İngiliz basınının tutumuna yeniden dönersek, Independent’ta şu başlıkta bir makale çıkmıştı, örneğin: “Erdoğan başarısız darbe girişimini seküler Türkiye’nin son unsurlarından kurtulmak için kullanıyor.”
Şimdi sadece batı basını değil, mesela batı basını üzerinde etkileyici olan Avrupa Parlamentosu gibi değişik kurumlar var. Burada darbede başarısızlığa uğramış bir batı vardı, Almanya özellikle, AB’nin Alman parantezi (Almanya, Hollanda, Avusturya, İsviçre) gibi yerlerde 16 Nisan referandumu öncesinde de kampanya süreçlerinde yakın bir şekilde gördük, bir kere kampanyaya izin vermediler. CHP’nin kampanyasında orkestra şefliği, maestroluk yaptılar, ama oradaki afişlerde, mesela İsviçre’de meşhur tabancalı bir afiş var.
Fransız basınına baktığımızda da aynı şekilde darbenin başarısızlığından sonra bir panik havası vardı.
İsrail’i biliyorsunuz zaten, İsrail basınında zaman zaman İsrail hükümetinin dışında bazı şeyler çıkar ama genel çerçeve anlamında kendileriyle ilgili yönetimlerinin söylemlerinin dışına çıkmazlar.
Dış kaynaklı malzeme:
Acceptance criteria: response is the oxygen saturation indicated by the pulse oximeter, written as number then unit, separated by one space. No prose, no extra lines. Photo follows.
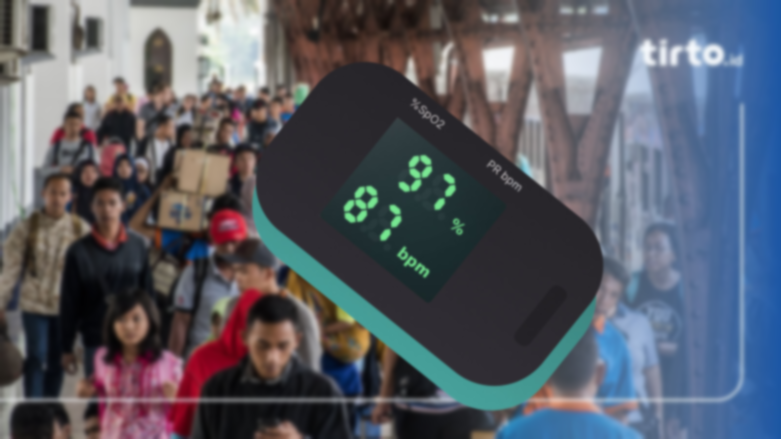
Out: 97 %
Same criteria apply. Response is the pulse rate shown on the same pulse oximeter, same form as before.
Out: 87 bpm
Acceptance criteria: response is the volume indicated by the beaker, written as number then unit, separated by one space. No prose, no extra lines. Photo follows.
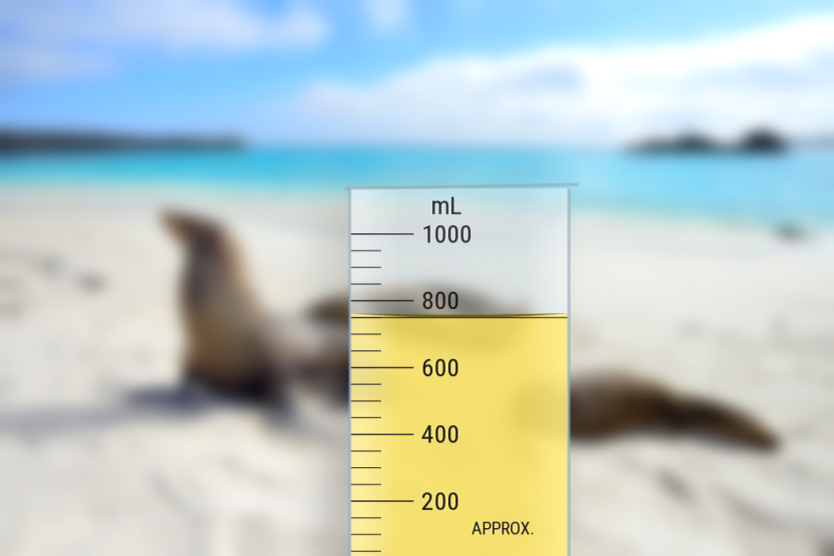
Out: 750 mL
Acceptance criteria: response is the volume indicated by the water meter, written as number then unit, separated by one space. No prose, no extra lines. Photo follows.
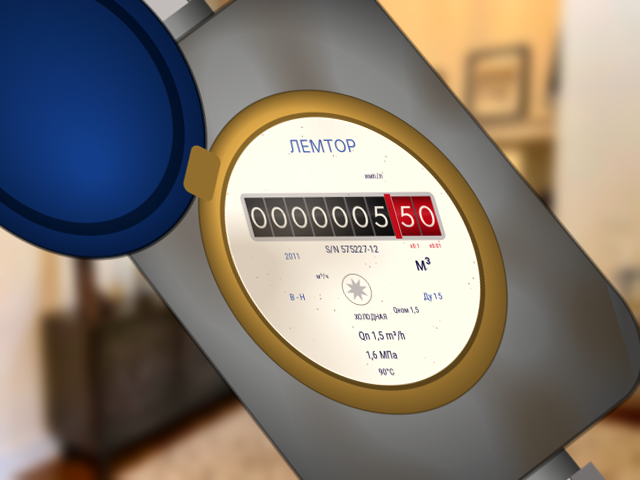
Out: 5.50 m³
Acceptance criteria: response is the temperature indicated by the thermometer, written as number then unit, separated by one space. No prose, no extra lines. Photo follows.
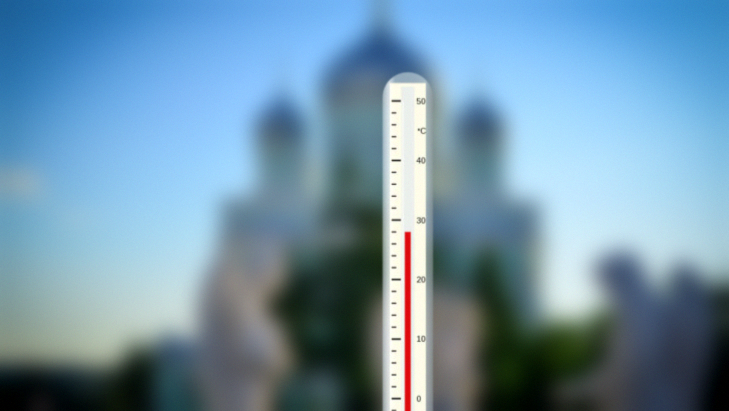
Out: 28 °C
Haaretz’de şöyle bir başlık vardı: “Toplum, demokratik olmayan demokrasiyi askeri yönetime tercih etti.” Yani böyle yeni siyaset terimlerinin çıktığını da görüyoruz.
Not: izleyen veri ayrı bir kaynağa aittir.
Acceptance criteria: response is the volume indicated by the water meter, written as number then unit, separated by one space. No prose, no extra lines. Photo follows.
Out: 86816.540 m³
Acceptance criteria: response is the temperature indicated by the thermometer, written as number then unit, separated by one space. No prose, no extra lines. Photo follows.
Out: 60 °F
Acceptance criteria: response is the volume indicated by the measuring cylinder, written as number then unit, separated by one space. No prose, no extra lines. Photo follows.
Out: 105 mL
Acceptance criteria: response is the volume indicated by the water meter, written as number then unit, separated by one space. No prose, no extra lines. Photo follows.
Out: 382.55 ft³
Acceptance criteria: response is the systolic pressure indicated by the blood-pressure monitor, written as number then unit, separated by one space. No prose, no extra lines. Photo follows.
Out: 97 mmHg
Bizim medyamızın televizyon ve yerel basında batı basınına demokrasi dersi verdiğini gördük. Şimdi önümüzdeki süreçte; “Vazgeçecekler mi?”; hayır vazgeçmeyecekler. Özellikle uluslararası basın 15 Temmuz öncesinde, MİT Tırları haberiyle, DEAŞ’a destek verme gibi argümanlarla ki kullandıkları argümanlar da FETÖ argümanları… Ama şunu gördüler: Medya gücü etkisiyle her şeyi yapamazlar. Mesela bunu ben Amerikan seçimlerinde Trump’ın kazandığında da bütün siyasi sonuçlardan bağımsız olarak, “Biz deriz, olur.” Böyle uluslararası alanda bir şey var ya, “biz kendi algı kontrolümüzle bunu yapabiliriz” bu kendi Amerikan seçimlerinde bu plan suya düştü olmadı. Bizdeki 15 Temmuz’da baktık, hayır, olmadı. Algı operasyonlarında işe yaramadı. Ama daha da bilendiler, mesela 15 Temmuz darbe girişiminin bastırılması, bizimle ilgili planlarından vazgeçtikleri anlamına gelmiyorsa, batı basınında da aynı şekilde burada devam edeceklerini düşüneceğiz.
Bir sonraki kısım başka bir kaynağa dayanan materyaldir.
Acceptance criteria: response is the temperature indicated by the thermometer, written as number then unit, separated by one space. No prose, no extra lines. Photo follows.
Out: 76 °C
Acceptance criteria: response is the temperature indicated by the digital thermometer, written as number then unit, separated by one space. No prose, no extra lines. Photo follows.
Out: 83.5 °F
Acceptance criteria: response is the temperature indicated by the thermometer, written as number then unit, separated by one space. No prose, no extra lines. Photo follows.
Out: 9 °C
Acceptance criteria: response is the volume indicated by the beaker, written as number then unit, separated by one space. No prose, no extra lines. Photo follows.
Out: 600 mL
Son cümlemi söyleyeyim, iletişim alanları kurmaktan, onlara ulaşmaya çalışmaktan, sabırla, yeni gazetecilik öğrencilerine, yeni nesile ulaşmaya çalışmaktan vazgeçmeyeceğiz. Bir kişiyi bile etkileme gücünüz varsa; her ne kadar karşıda bir önyargı varsa da, bir kere o önyargıyı kırmak üzere kararlı olmak, haklı olduğunuzu biliyorsanız, ayaklarınızın üzerinde duruyorsanız, oradan başlamak önemli bir etki olur diye düşünüyorum, bu konu üzerinde uzunca konuşulabilir ama bitirmem gerektiğinden beni dinlediğiniz için teşekkür ediyorum.
[1] Saadet Oruç’un 16 Temmuz 2018 tarihinde İstanbul Üniversitesinde düzenlenen 3. Uluslararası Darbe ile Mücadele ve 15 Temmuz Sempozyumunda sunduğu bildirisidir.